:: Data for analysis

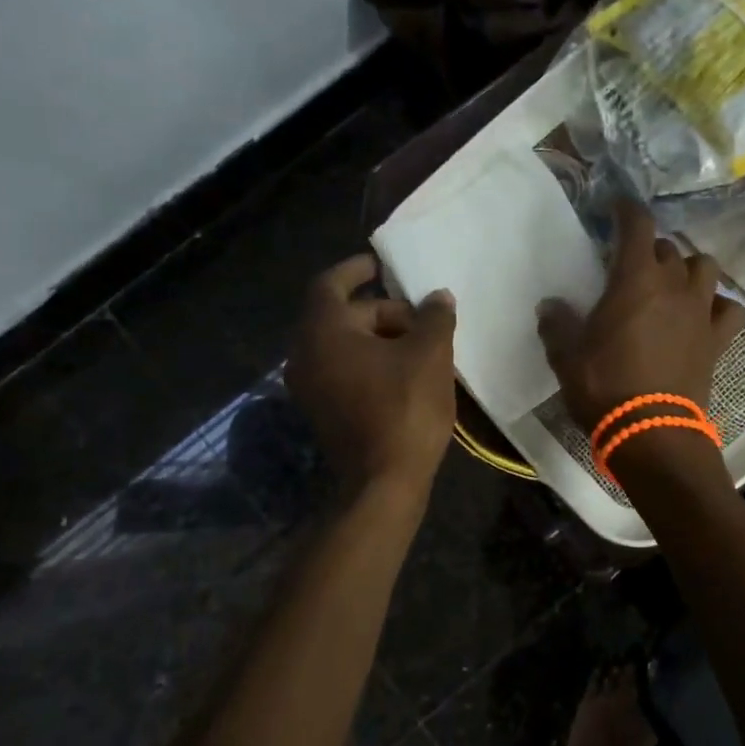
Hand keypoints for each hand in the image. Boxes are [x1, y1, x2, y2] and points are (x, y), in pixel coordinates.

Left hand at [286, 254, 457, 494]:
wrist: (384, 481)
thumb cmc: (404, 408)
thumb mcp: (430, 354)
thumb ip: (435, 317)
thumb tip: (438, 297)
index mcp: (323, 332)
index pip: (330, 284)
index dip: (355, 269)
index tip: (380, 264)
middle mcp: (305, 355)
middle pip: (342, 316)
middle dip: (382, 311)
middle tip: (422, 317)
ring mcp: (310, 386)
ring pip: (344, 345)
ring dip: (379, 337)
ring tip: (421, 343)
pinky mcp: (322, 410)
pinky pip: (343, 369)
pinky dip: (370, 360)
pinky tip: (406, 370)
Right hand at [536, 201, 744, 431]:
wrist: (651, 432)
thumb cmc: (604, 386)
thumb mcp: (566, 355)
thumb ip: (557, 323)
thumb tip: (550, 305)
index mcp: (635, 280)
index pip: (637, 225)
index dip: (627, 209)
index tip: (617, 205)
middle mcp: (674, 285)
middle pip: (667, 247)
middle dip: (649, 248)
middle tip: (630, 264)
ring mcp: (701, 311)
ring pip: (704, 268)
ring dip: (687, 268)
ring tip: (671, 283)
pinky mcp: (717, 339)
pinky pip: (729, 309)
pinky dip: (718, 304)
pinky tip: (704, 313)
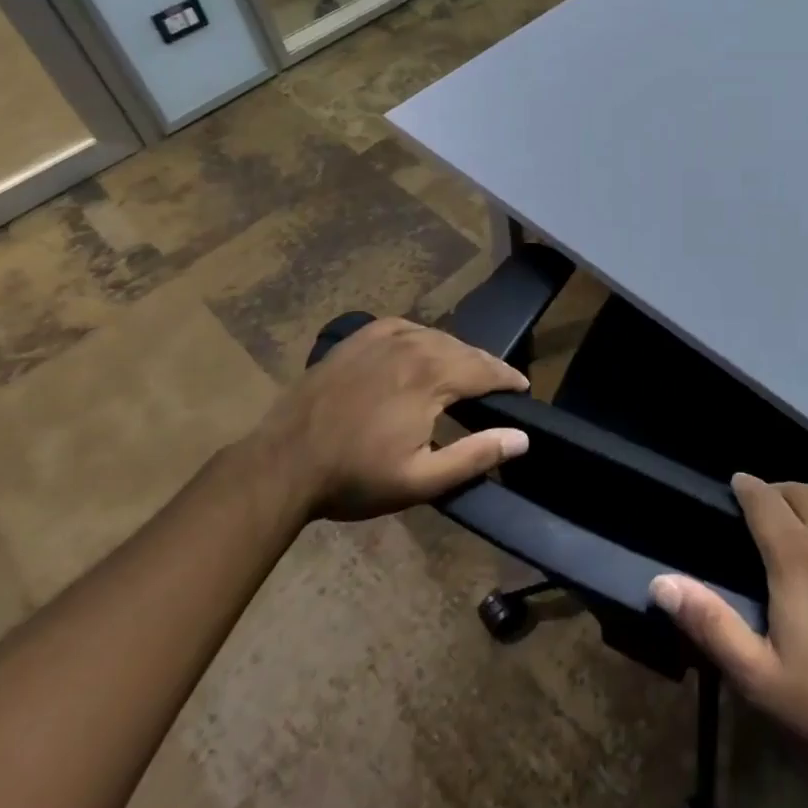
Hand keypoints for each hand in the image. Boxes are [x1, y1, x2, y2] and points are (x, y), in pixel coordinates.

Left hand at [249, 316, 530, 522]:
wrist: (283, 462)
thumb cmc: (354, 476)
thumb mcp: (420, 480)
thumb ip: (475, 456)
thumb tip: (521, 438)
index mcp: (433, 376)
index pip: (486, 370)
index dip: (509, 378)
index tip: (523, 388)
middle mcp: (414, 345)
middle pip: (464, 350)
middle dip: (486, 366)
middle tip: (499, 383)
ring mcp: (383, 337)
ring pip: (436, 337)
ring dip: (457, 353)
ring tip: (465, 371)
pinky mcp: (359, 337)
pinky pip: (405, 328)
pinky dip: (423, 339)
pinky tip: (422, 350)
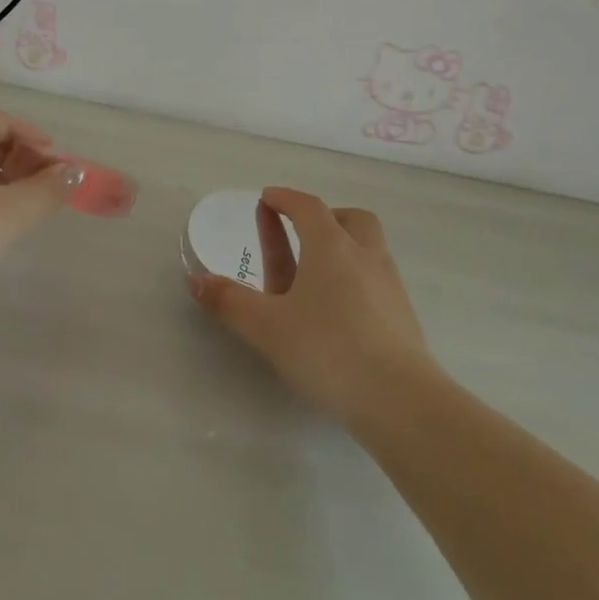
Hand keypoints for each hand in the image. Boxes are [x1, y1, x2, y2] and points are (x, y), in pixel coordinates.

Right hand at [188, 187, 440, 424]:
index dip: (285, 198)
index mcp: (330, 245)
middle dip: (325, 217)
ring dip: (345, 246)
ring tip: (321, 273)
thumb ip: (230, 301)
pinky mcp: (403, 315)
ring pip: (368, 247)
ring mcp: (389, 284)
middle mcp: (364, 254)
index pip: (307, 206)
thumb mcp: (268, 327)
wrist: (401, 400)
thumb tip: (195, 279)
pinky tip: (343, 310)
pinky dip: (358, 278)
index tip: (268, 198)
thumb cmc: (328, 350)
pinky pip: (377, 279)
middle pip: (349, 218)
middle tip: (303, 232)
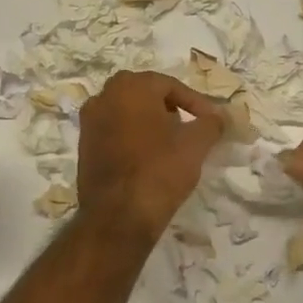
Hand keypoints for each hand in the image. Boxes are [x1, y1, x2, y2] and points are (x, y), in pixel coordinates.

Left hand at [76, 72, 224, 246]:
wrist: (118, 216)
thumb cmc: (159, 170)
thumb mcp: (196, 144)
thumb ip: (211, 123)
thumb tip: (219, 116)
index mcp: (130, 87)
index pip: (170, 85)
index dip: (196, 103)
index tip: (213, 122)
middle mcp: (103, 97)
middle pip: (145, 95)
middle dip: (170, 109)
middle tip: (190, 128)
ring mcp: (89, 122)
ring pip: (127, 113)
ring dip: (150, 123)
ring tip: (171, 145)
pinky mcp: (83, 147)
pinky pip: (114, 133)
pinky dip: (133, 138)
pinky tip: (148, 159)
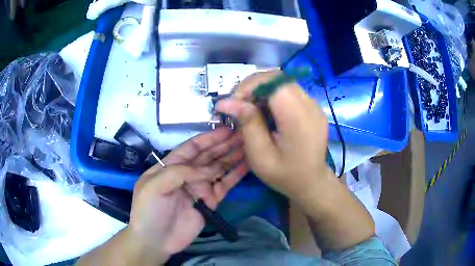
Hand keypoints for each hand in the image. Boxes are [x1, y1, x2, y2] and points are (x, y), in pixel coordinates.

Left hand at [128, 128, 248, 262]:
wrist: (156, 240)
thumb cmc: (149, 210)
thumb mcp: (155, 186)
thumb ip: (180, 173)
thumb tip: (208, 171)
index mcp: (172, 166)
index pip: (192, 147)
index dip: (209, 138)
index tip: (226, 129)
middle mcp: (188, 174)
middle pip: (209, 155)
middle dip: (224, 144)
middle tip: (243, 134)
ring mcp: (200, 188)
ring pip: (219, 168)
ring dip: (233, 156)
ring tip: (248, 146)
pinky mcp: (211, 201)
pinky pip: (225, 185)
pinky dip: (236, 175)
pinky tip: (247, 165)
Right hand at [216, 71, 331, 200]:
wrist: (312, 183)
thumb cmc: (285, 175)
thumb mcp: (260, 156)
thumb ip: (247, 124)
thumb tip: (225, 102)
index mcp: (298, 118)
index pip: (273, 81)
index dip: (250, 86)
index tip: (235, 103)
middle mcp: (310, 105)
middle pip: (278, 78)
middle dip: (253, 87)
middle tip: (240, 106)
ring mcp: (314, 105)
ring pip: (282, 82)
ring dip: (262, 91)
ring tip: (252, 110)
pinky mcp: (313, 107)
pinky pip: (289, 91)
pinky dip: (273, 96)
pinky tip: (267, 114)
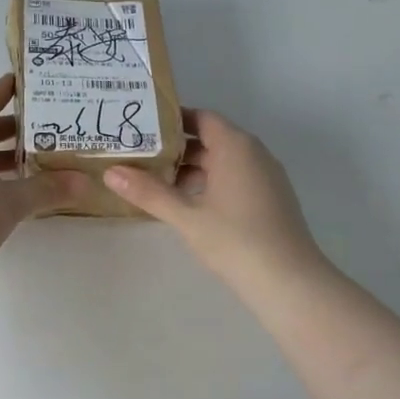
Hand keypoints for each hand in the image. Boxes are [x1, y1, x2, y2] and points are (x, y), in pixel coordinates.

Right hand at [105, 109, 326, 288]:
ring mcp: (266, 177)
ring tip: (156, 183)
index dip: (171, 120)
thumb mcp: (186, 216)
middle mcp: (254, 153)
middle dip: (176, 149)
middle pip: (211, 139)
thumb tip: (111, 172)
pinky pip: (235, 179)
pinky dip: (210, 184)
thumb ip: (148, 192)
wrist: (288, 280)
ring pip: (223, 162)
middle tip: (140, 158)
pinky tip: (188, 205)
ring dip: (192, 170)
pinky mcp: (271, 199)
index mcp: (236, 146)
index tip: (142, 129)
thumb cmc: (235, 240)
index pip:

::::

Work item:
Exactly as written above, print every line of the data but not its pictures.

Answer to this exercise:
Hand keypoints for each hand in the image. Boxes are [x1, y1, x2, y2] and points are (x, y), in pixel coordinates.

Left hand at [286, 254, 457, 494]:
wrist: (384, 481)
thumb cmc: (404, 408)
thumb mcp: (430, 354)
thumb ip: (435, 317)
thumb tip: (438, 297)
index mcp: (323, 332)
index pip: (330, 284)
index dip: (355, 269)
index tip: (380, 264)
middle mcp: (305, 355)
middle pip: (342, 316)
middle dip: (382, 311)
middle tip: (422, 317)
ring mcp: (310, 386)
ring pip: (344, 345)
ring dip: (379, 337)
ring tip: (421, 343)
pinky mcp: (322, 410)
pinky pip: (343, 369)
pinky dip: (370, 360)
pinky tip: (406, 370)
Right hand at [536, 201, 744, 431]:
wrist: (651, 432)
thumb cmc: (604, 386)
thumb mcp: (566, 355)
thumb ip: (557, 323)
thumb tip: (550, 305)
index mcp: (635, 280)
index pip: (637, 225)
index dip: (627, 209)
index tip: (617, 205)
middle mcp: (674, 285)
middle pip: (667, 247)
middle dip: (649, 248)
middle tip: (630, 264)
ring mcp: (701, 311)
ring pip: (704, 268)
ring dip: (687, 268)
ring tip: (671, 283)
pinky mcp: (717, 339)
pinky pip: (729, 309)
pinky dip: (718, 304)
pinky tip: (704, 313)
Hand keypoints for each hand in the image. Boxes are [x1, y1, x2, y2] and points are (x, y), in pixel coordinates.

Left hand at [249, 316, 530, 522]:
wrist: (283, 462)
thumb cmc: (354, 476)
thumb mcp: (420, 480)
thumb ip: (475, 456)
thumb tip: (521, 438)
index mcp: (433, 376)
index pip: (486, 370)
index dip: (509, 378)
index tip: (523, 388)
middle mcp: (414, 345)
middle pip: (464, 350)
middle dip: (486, 366)
middle tip: (499, 383)
ring mcp: (383, 337)
ring pip: (436, 337)
ring dip: (457, 353)
ring tip: (465, 371)
pinky mcp: (359, 337)
pinky pip: (405, 328)
pinky dip: (423, 339)
pinky tip: (422, 350)
Hand keypoints for each hand in the image. Boxes are [x1, y1, x2, y2] and points are (x, y), in pixel coordinates.

Right hand at [188, 187, 440, 424]:
index dip: (285, 198)
index mcp: (330, 245)
middle dip: (325, 217)
ring dip: (345, 246)
ring tip: (321, 273)
thumb ip: (230, 301)
pinky mcp: (403, 315)
ring pip: (368, 247)
ring mcp: (389, 284)
middle mcp: (364, 254)
index pip: (307, 206)
thumb mcp: (268, 327)
wrist: (401, 400)
thumb tip: (195, 279)
pinky tip: (343, 310)
pinky dip: (358, 278)
index tip: (268, 198)
thumb cmc: (328, 350)
pinky pip: (377, 279)
middle pip: (349, 218)
middle tip: (303, 232)
Hand keypoints for each hand in the image. Boxes are [x1, y1, x2, y2] and points are (x, y), in pixel coordinates.

Left hand at [76, 72, 224, 246]:
wrist: (118, 216)
thumb cmc: (159, 170)
thumb mcp: (196, 144)
thumb ip: (211, 123)
thumb tip: (219, 116)
index mcp: (130, 87)
index pip: (170, 85)
index dip: (196, 103)
index tip: (213, 122)
middle mcp: (103, 97)
middle pip: (145, 95)
middle dip: (170, 109)
middle tip: (190, 128)
ring mcp: (89, 122)
ring pip: (127, 113)
ring dip: (150, 123)
ring tip: (171, 145)
pinky mcp: (83, 147)
pinky pip: (114, 133)
pinky dip: (133, 138)
pinky tip: (148, 159)
Hand keypoints for each hand in the image. Boxes are [x1, y1, x2, y2] and points are (x, y), in pixel coordinates.

Left hand at [128, 128, 248, 262]:
wrist: (156, 240)
thumb cmc: (149, 210)
thumb mcp: (155, 186)
thumb ip: (180, 173)
thumb tip: (208, 171)
index mcp: (172, 166)
index pip: (192, 147)
index dip: (209, 138)
index tip: (226, 129)
middle mcp: (188, 174)
middle pip: (209, 155)
middle dip: (224, 144)
middle tip: (243, 134)
ring mcp: (200, 188)
ring pip: (219, 168)
ring dip: (233, 156)
ring tip: (248, 146)
pinky mcp: (211, 201)
pinky pip: (225, 185)
pinky dip: (236, 175)
pinky tip: (247, 165)
Right hand at [216, 71, 331, 200]:
wrist: (312, 183)
thumb cmc: (285, 175)
thumb mcp: (260, 156)
thumb ip: (247, 124)
thumb tip: (225, 102)
index mcp: (298, 118)
index pip: (273, 81)
index dip: (250, 86)
index tip: (235, 103)
middle mcp: (310, 105)
middle pip: (278, 78)
middle dip: (253, 87)
middle tip: (240, 106)
ring mcp: (314, 105)
ring pip: (282, 82)
ring dip: (262, 91)
ring tip: (252, 110)
pinky mcp: (313, 107)
pinky pip: (289, 91)
pinky dip: (273, 96)
pinky tip: (267, 114)
Hand keypoints for each hand in the image. Boxes are [x1, y1, x2, y2] and points are (x, y), in pixel coordinates.

Right hand at [105, 109, 326, 288]:
ring mcp: (266, 177)
ring tip: (156, 183)
index dip: (171, 120)
thumb mcp: (186, 216)
middle mcp: (254, 153)
middle dip: (176, 149)
middle pip: (211, 139)
thumb tip: (111, 172)
pinky pip: (235, 179)
pinky dip: (210, 184)
thumb ip: (148, 192)
wrist: (288, 280)
ring pip: (223, 162)
middle tip: (140, 158)
pinky tip: (188, 205)
ring dip: (192, 170)
pinky mcp: (271, 199)
index mcp: (236, 146)
index tip: (142, 129)
thumb cmc: (235, 240)
index pip:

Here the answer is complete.